Working on the sets of commercials, Gehrig soon got the itch to direct. She shot some music videos and then tried her hand at ads. Her first was one for Amnesty International, but the experience was disastrous.
"It was supposed to be a sunny and happy spot, but it rained all day," she says. "I was so broken by it, because directing is very personal."
It was months before she picked up a camera again, but she kept going because "I just felt compelled to direct," she says. "I really liked the making of things."
Now Gehrig is one of the most respected directors in the industry. Her barnstorming 2015 included the making of "This girl can", Honda’s intricately choreographed "Stepping" spot, and the biggest job in UK advertising – John Lewis’ Christmas campaign, "Man on the moon".
Setting an example
While Gehrig has enjoyed success, few other female directors have reached her heights. In a male-dominated industry, recent initiatives such as "#FreeTheBid" are trying to ensure more female directors are given opportunities to work in advertising.
Gehrig is acutely aware of the barriers facing female directors, especially as a mother of two children.
"As a director, the hours you’re supposed to work and the relentlessness of the role are very hard with children," she says. "Everyone talks about equality, but I’m a real believer that women, particularly with children, need more help not equal help."
Returning from maternity leave for the second time, Gehrig says she worried, "‘Shit, I’m going to be irrelevant soon, I’ve got to get some work.’ It’s a fickle business and you have to keep making work."
As one of the oft-named examples of a successful female commercials director, Gehrig says she feels an added responsibility to show younger women coming up in the industry what they can achieve.
"There are few female directors around, and even fewer with children. It’s really important for me to keep that going, as hard as it is," she says.
Since coming back to work Gehrig has taken on three projects including "This girl can" and Eurostar.
She began working on the new Eurostar ad, created and produced by Somesuch, soon after the UK voted to leave the European Union.
"I wanted it to be unrelentingly optimistic. It’s a funny time for a brand like Eurostar with Brexit and so much negativity around world traveling," she says. "We agreed that rather than be political in that moment, to be optimistic and positive was a statement in itself."
Though based in the UK, the Australian native is currently in her home country finishing an ad for an undisclosed client. Gehrig says she is interested in "using the medium of advertising to make cultural change where possible."
"It’s about sniffing out those brands and people who want to do the same thing," she says. "It has to be inherent in the people you’re working with. You can’t trick anyone into it."

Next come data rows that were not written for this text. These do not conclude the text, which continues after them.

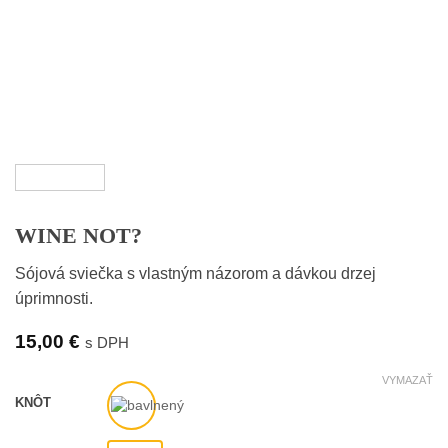
WINE NOT?
Sójová sviečka s vlastným názorom a dávkou drzej
úprimnosti.
15,00
€
s DPH
VYMAZAŤ
KNÔT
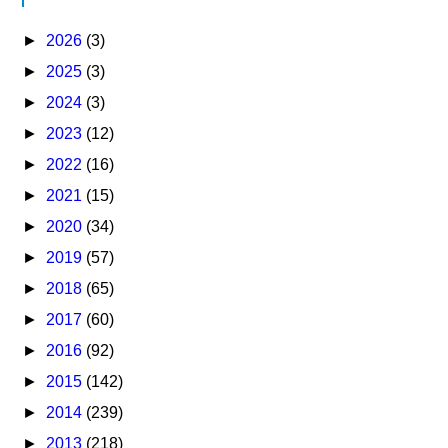
►
2026
(3)
►
2025
(3)
►
2024
(3)
►
2023
(12)
►
2022
(16)
►
2021
(15)
►
2020
(34)
►
2019
(57)
►
2018
(65)
►
2017
(60)
►
2016
(92)
►
2015
(142)
►
2014
(239)
►
2013
(218)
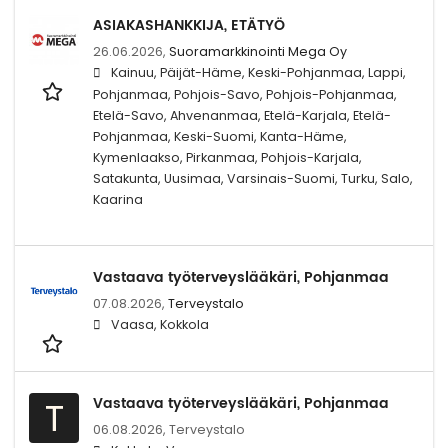
ASIAKASHANKKIJA, ETÄTYÖ
26.06.2026,
Suoramarkkinointi Mega Oy
Kainuu, Päijät-Häme, Keski-Pohjanmaa, Lappi,
Pohjanmaa, Pohjois-Savo, Pohjois-Pohjanmaa,
Etelä-Savo, Ahvenanmaa, Etelä-Karjala, Etelä-
Pohjanmaa, Keski-Suomi, Kanta-Häme,
Kymenlaakso, Pirkanmaa, Pohjois-Karjala,
Satakunta, Uusimaa, Varsinais-Suomi, Turku, Salo,
Kaarina
Vastaava työterveyslääkäri, Pohjanmaa
07.08.2026,
Terveystalo
Vaasa, Kokkola
Vastaava työterveyslääkäri, Pohjanmaa
T
06.08.2026,
Terveystalo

Her advice for other women trying to carve out a path in directing is to not "be spooked by the boys."
"There’s a large percentage of men in filmmaking, and it can be intimidating, particularly when you go on set for the first time to shoot," she says. "Like my first experience, there were a bunch of men around seeing my demise, and you think, ‘God, how embarrassing, it’s raining and I don’t know how to save this.’
"Stick to your vision. Don’t be intimidated and don’t let anyone spook you."